When in the hardware store, your vocabulary will come in useful, but only if spoken under your breath. Assuming you have any breath after seeing the prices. Walking around muttering and looking perplexed is de rigeur in the plumbing aisle, so don't worry.
Once you get your bits home, they are best sorted by spreading them out all over the kitchen floor. This shows everyone in the house that you are working and a man not to be messed with. Return to the hardware store and exchange the bits you have bought that are the wrong size (you can do this if you haven't been a coarse plumber and opened up all the packets), then lay your plumbing bits (angle pieces and T-pieces and all that caper) out so you are sure you have what you need. Return to the hardware store and buy the one piece you forgot about, then start work.
Bits. Don't get 12Ø and 14Ø mixed up.
Next, turn the water off where it comes into the house. An impromptu cold shower will not improve things.Once you start work, it's a piece of cake. Vocabulary will help, as will not throwing your spanner too far.

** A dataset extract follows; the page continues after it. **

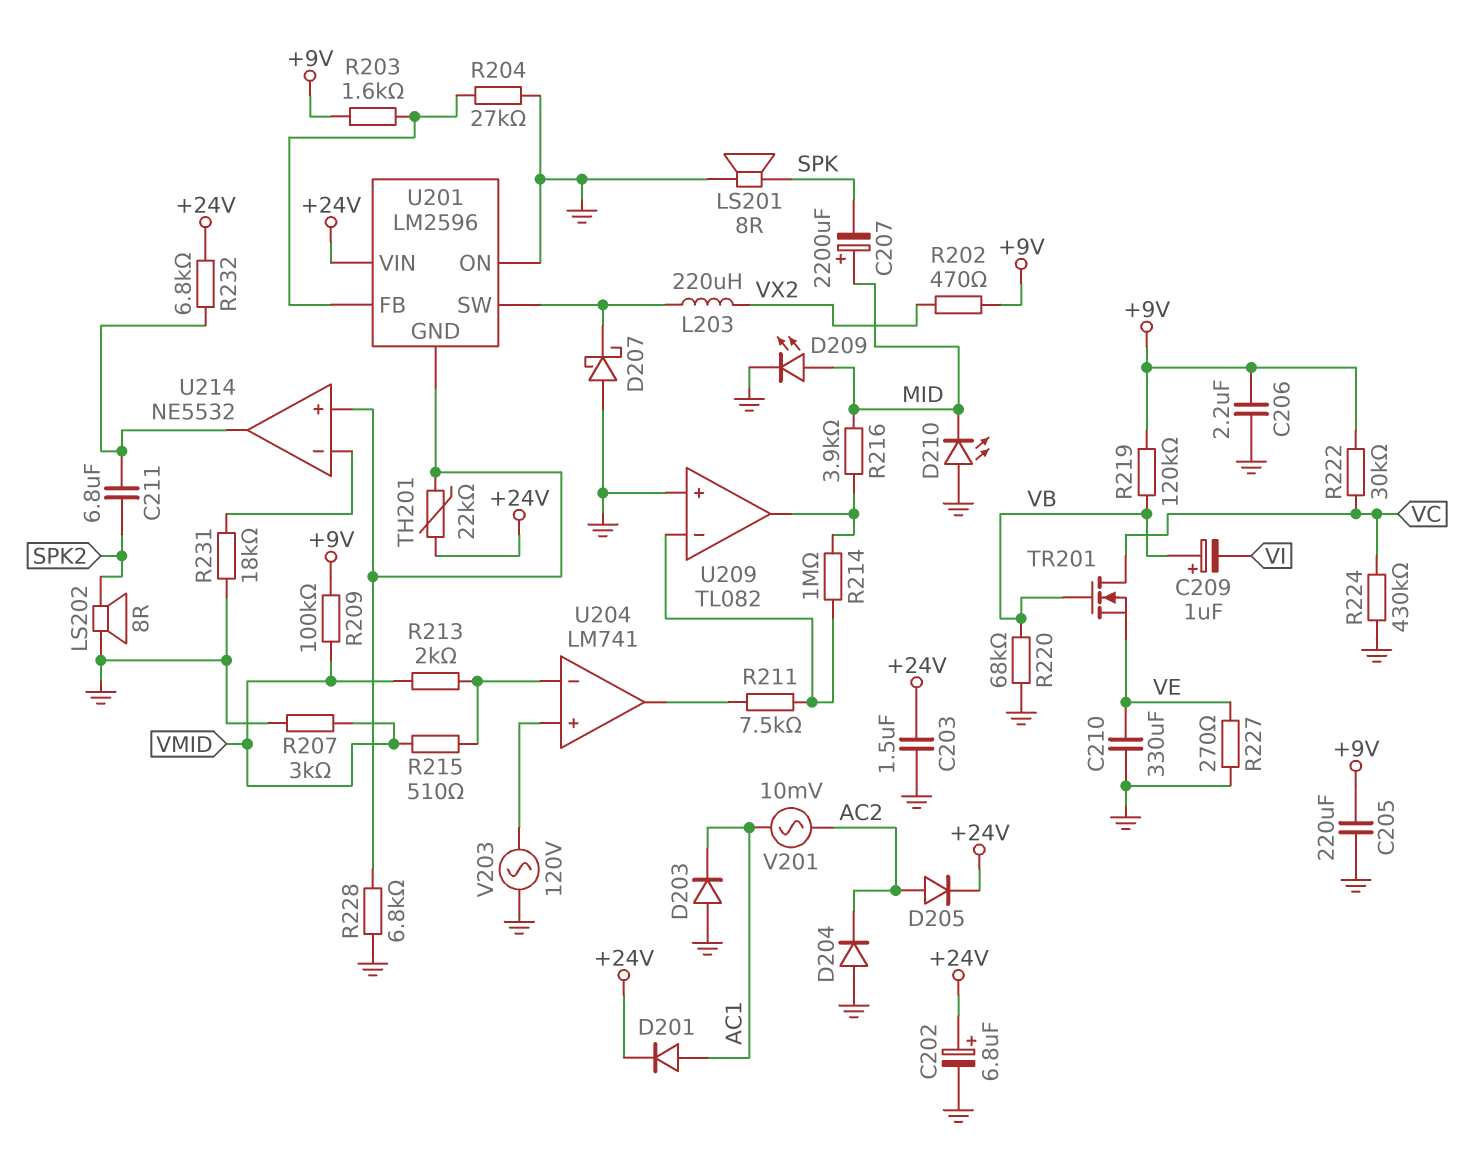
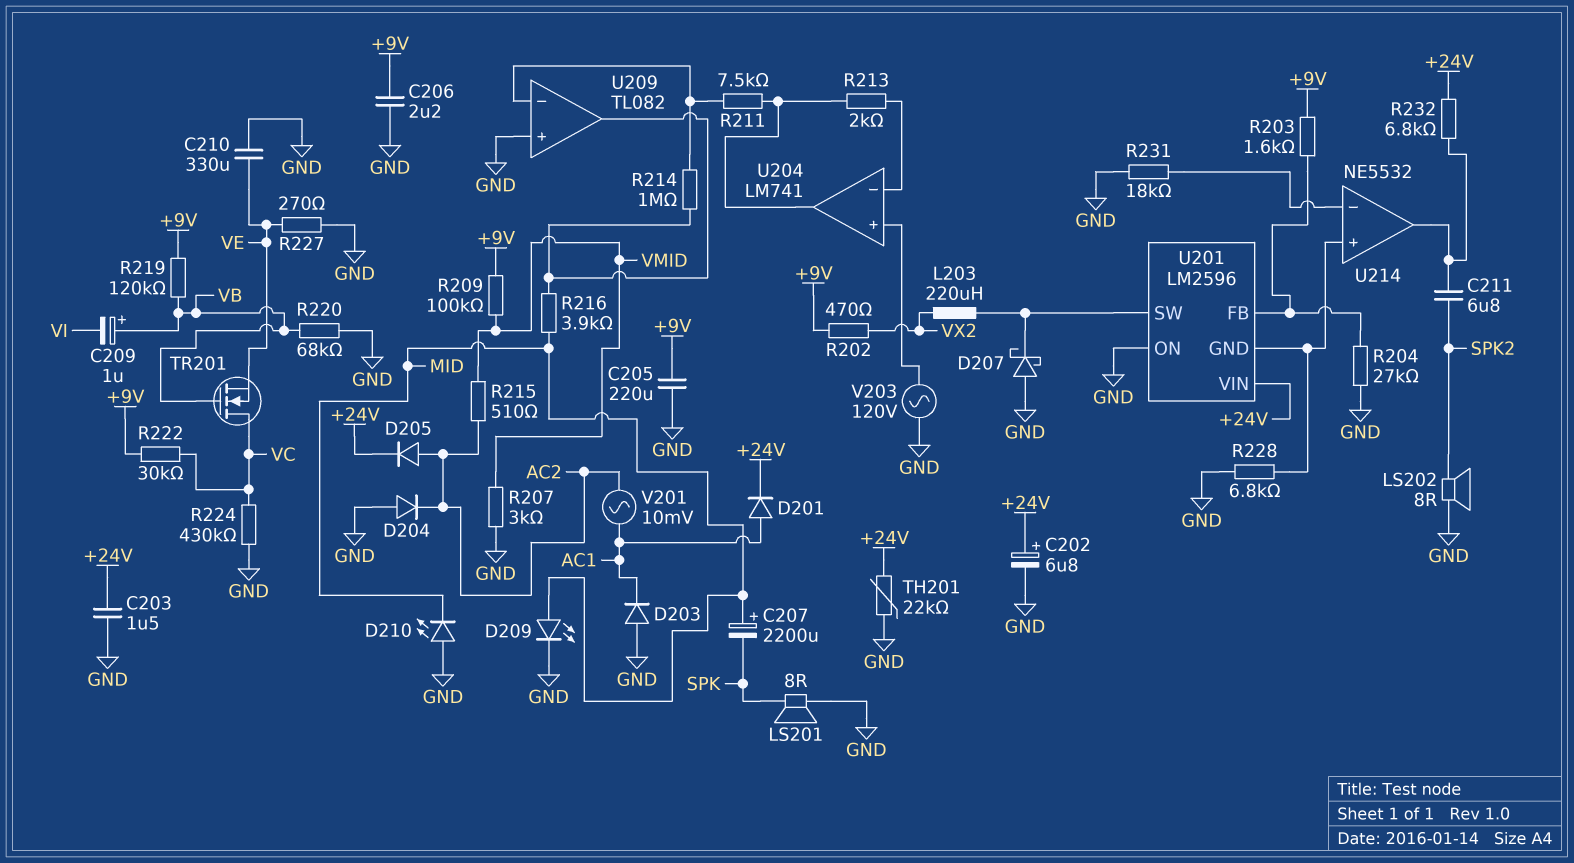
R213: 2k (U204/in-, VMID) -> 2k (U204/in-, U204/out)
R215: 510 (U204/in-, VMID) -> 510 (AC2, VMID)
TH201: 22k (+24V, U201/GND) -> 22k (+24V, GND)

If you must throw the spanner, don't hit a window, because glazing is even more finickity than plumbing and you don't want to go there.

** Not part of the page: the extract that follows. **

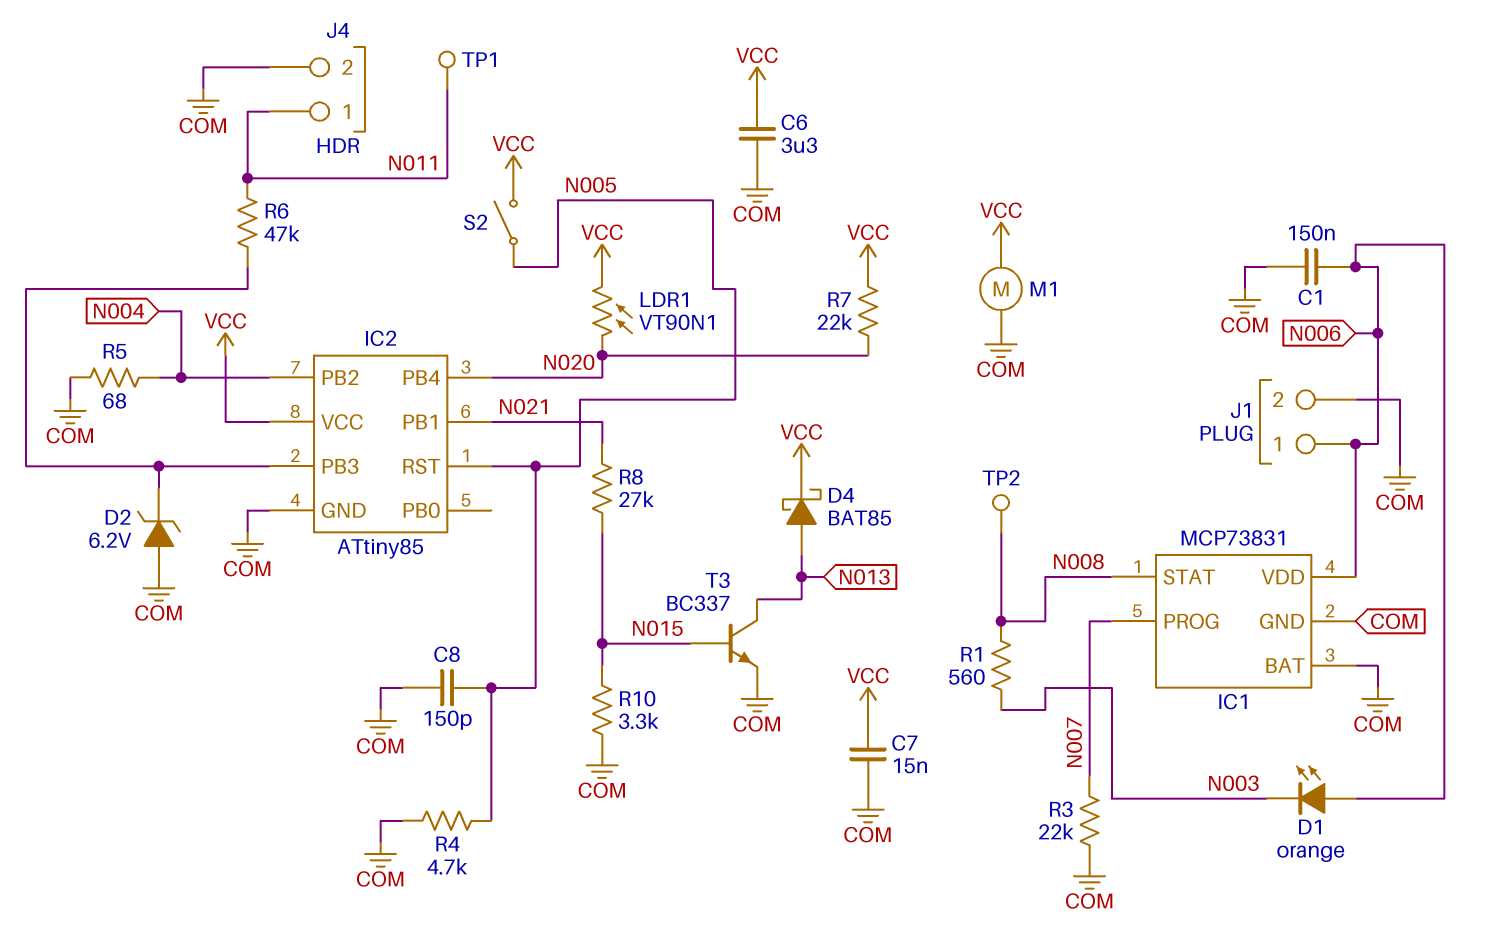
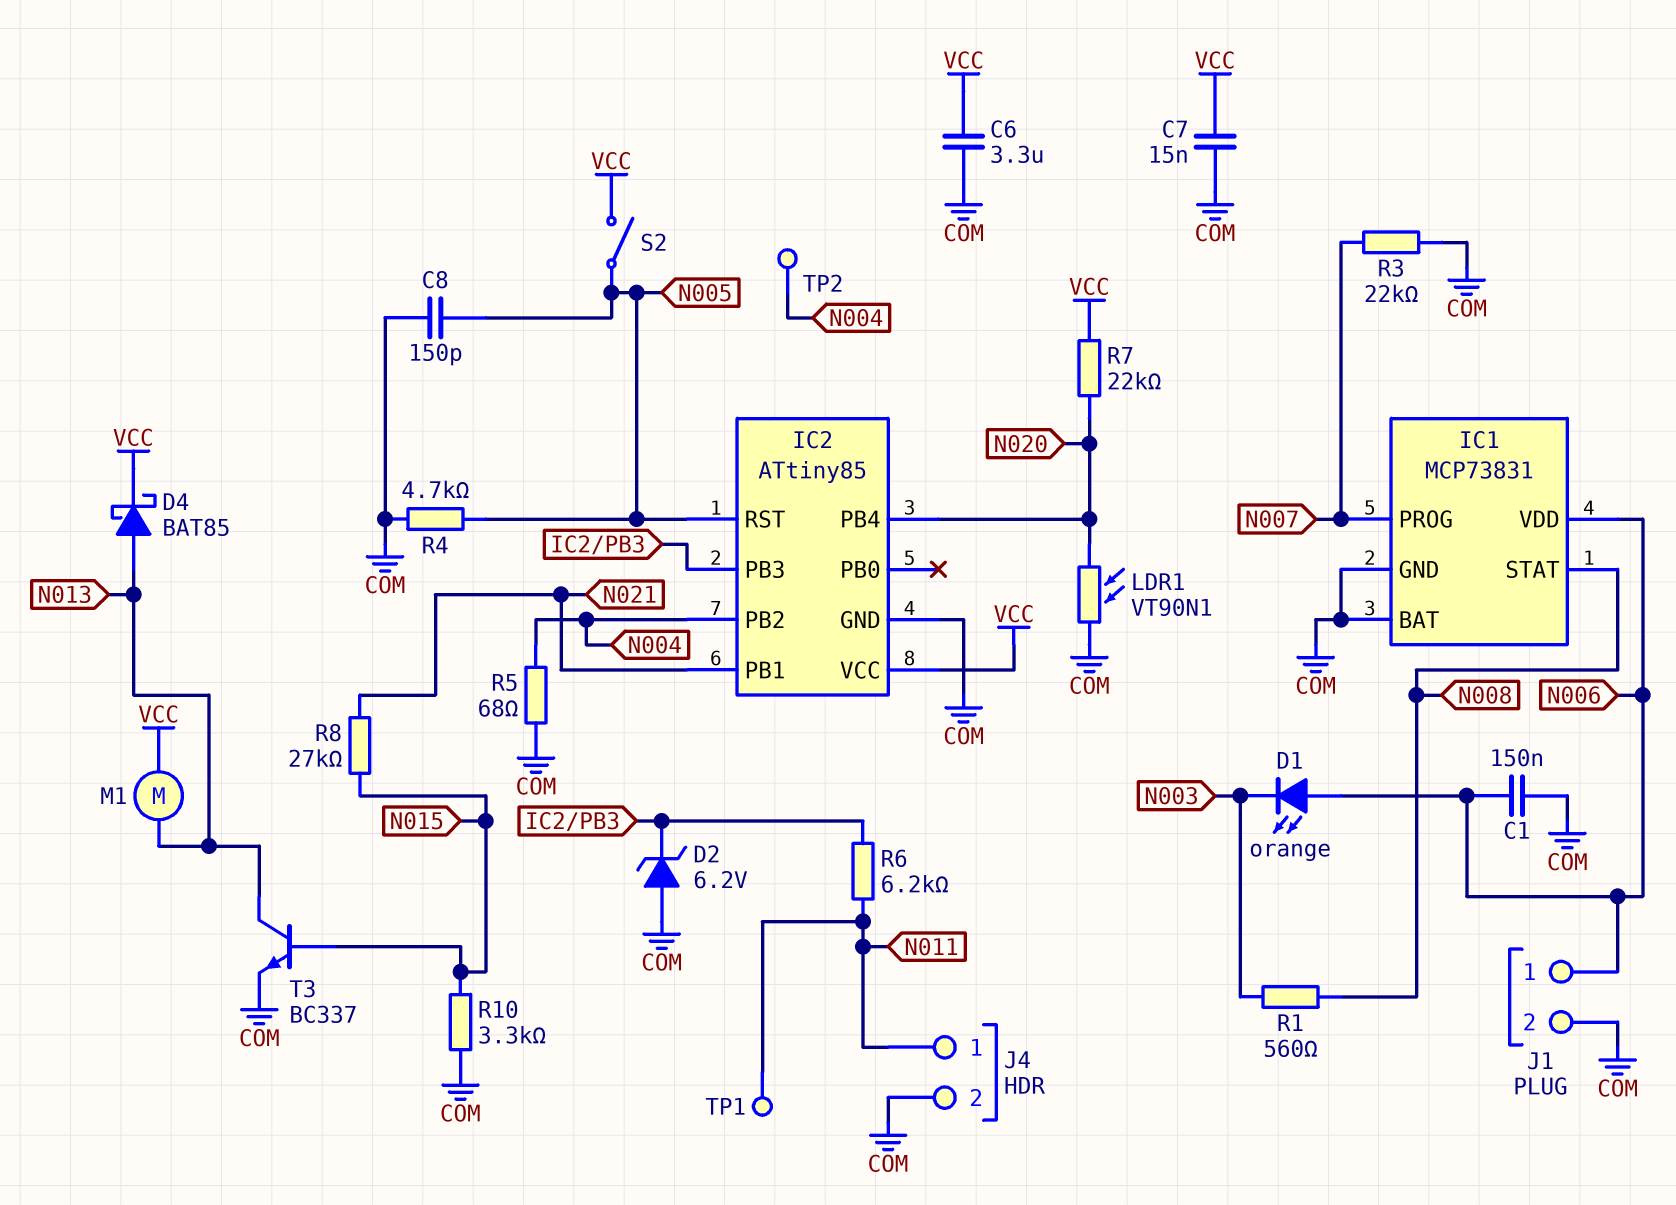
LDR1: VT90N1 (N020, VCC) -> VT90N1 (COM, N020)
M1: motor (COM, VCC) -> motor (N013, VCC)
R6: 47k (IC2/PB3, N011) -> 6.2k (IC2/PB3, N011)
TP2: test point (N008) -> test point (N004)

Once all the bits are connected turn the water on slowly. Joints will leak, so turn the mains tap off again and REALLY give them a tighten. Repeat the last two steps until you can flush the toilet without every pipe in the place making like the Versailles fountains.
If you're really clever (like what I am) you too can achieve something like this:
Yesterday was a busy day: Alex and Nicole came over to have a look at our back garden with a view to Alex amenagement'ing it (terraces are needed); then we went to bricomarche for my first return to the hardware shop to buy the rest of the plumbing bits for the shower; then I did some plumbing, then we picked 5Kg of cherries to go with the 3Kg we picked yesterday, making 29Kg so far with 2 of the 7 trees picked; then Bengt arrived and donated us his old portable electric hotplates (he now has a proper cuisinier); then I did some more plumbing; then I made cherry cordial.
Phew!
Simon
3 comments:
C'est magnifique !! If you can fit it so that it doesn't leak, perhaps you would come and explain to us how to fix ours !! I feel another apero dinatoire coming on.
Oh Poor Lovee....You need a cup of tea, a Bex and a good lay down !
Oh, the happiness and heartache of home ownership. You describe it so well.
No project here is ever started with everything we need. It's a nuisance now, but in the days when home renovation was full time, I looked forward to the inevitable trip to the hardware or lumber store because I'd get to civilization for a while.
Word verification is trisdess. Bonjour, trisdess.